L’artiste Michel Herreria, à l’occasion d’une exposition, a livré une conférence sur le dessin contemporain qui esquissait en creux son propre portrait. C’est un exercice difficile et périlleux pour un artiste que de faire authentiquement une histoire de l’art sans s’y mentionner. Cette omission de soi est une sorte de trou autour duquel s’enroulent, comme autour du tore qui fascina tant Jacques Lacan, quelques représentations auxquelles le vide central donne leur existence en tant que telles. Dit plus simplement, par Herreria lui-même : se situer par le dessin, par rapport aux autres. Parmi ces autres : Jeff La Douceur, James Jarvis, Dan Perjovschi sur la voie de l’illustration, du cartoon, et donc une économie propre à ce dessin peut-être plus qu’à tout autre. Parmi les grands ancêtres : Paul Klee, Philip Guston, Saul Steinberg. Dans le désordre qui caractérise sa parole, Herreria s’attarde un moment sur Ad Reinhardt dont il montre ce dessin drolatique où un visiteur hilare pointe du doigt un tableau abstrait en demandant « Qu’est-ce que ça représente ? » ; le tableau pointe alors à son tour un doigt furieux sur le visiteur et lui demande « Qu’est-ce que vous représentez ? » Dans l’obscurité de la salle de conférence que redoublait celle de la parole du peintre, la lumière fut : ce dessin tout-à-fait extraordinaire de Reinhardt élucidait en effet une phrase tout aussi obscure de Lacan : « le signifiant c’est ce qui représente un sujet pour un autre signifiant ».

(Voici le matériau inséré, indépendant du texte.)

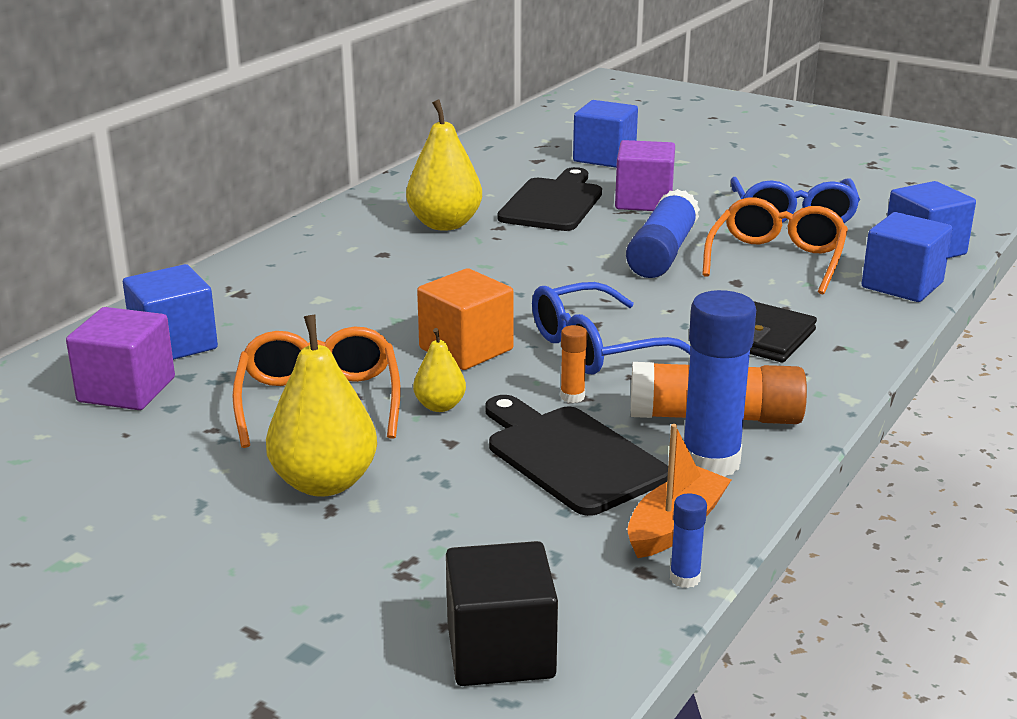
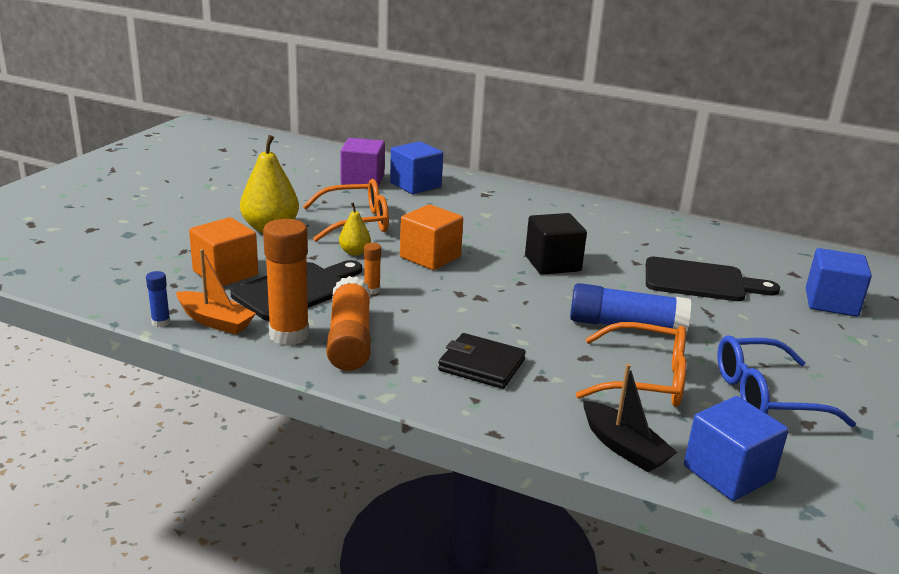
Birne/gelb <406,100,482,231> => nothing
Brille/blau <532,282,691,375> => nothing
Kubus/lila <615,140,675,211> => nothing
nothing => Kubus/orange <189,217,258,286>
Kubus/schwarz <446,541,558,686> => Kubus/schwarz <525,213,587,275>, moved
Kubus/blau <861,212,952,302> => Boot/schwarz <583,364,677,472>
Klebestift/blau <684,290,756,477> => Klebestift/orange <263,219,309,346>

J’ai parlé de la parole d’Herreria comme d’un désordre. Dans sa conférence, quelques mots introductifs définissaient le fonctionnement d’une pensée difficile à saisir, éclatée, non linéaire : résonance, frictions, jeu de flipper, renvoi, autocitation, récit, porosité, connivence. –Et, pourquoi, pas, pour autant que je m’en souvienne, au moment où je reprends ces lignes, interstice, inframince, ambiguïté… le plus récurrent de ces mots, qui renvoient à une même chose en y donnant chacun une légère nuance, c’est le mot frottement, qui constamment revient dans son discours. Dès lors il faut comprendre à la fois ce terme et la raison de ce retour. La signification du mot frottement chez Herreria est très difficile à saisir, précisément du fait qu’il emploie le terme constamment, à propos de tout. Par exemple : « Le frottement entre ce qui est vu et ce qui est dit » ; « le frottement entre le dessin et les mots » ; « le frottement entre les mots et les faits politiques » ; ou encore quand il dit que son travail peut être mis « en frottement » avec l’oeuvre de Foucault (ou Bourdieu, ou Habermas…). En fait il ne s’agit jamais exactement du même mot. Ce qui m’amène à une première conclusion : pour comprendre l’oeuvre de Michel Herreria, qui est traversée par la question du langage, il nous faut d’abord renoncer à l’idée qu’un mot puisse avoir une définition stable.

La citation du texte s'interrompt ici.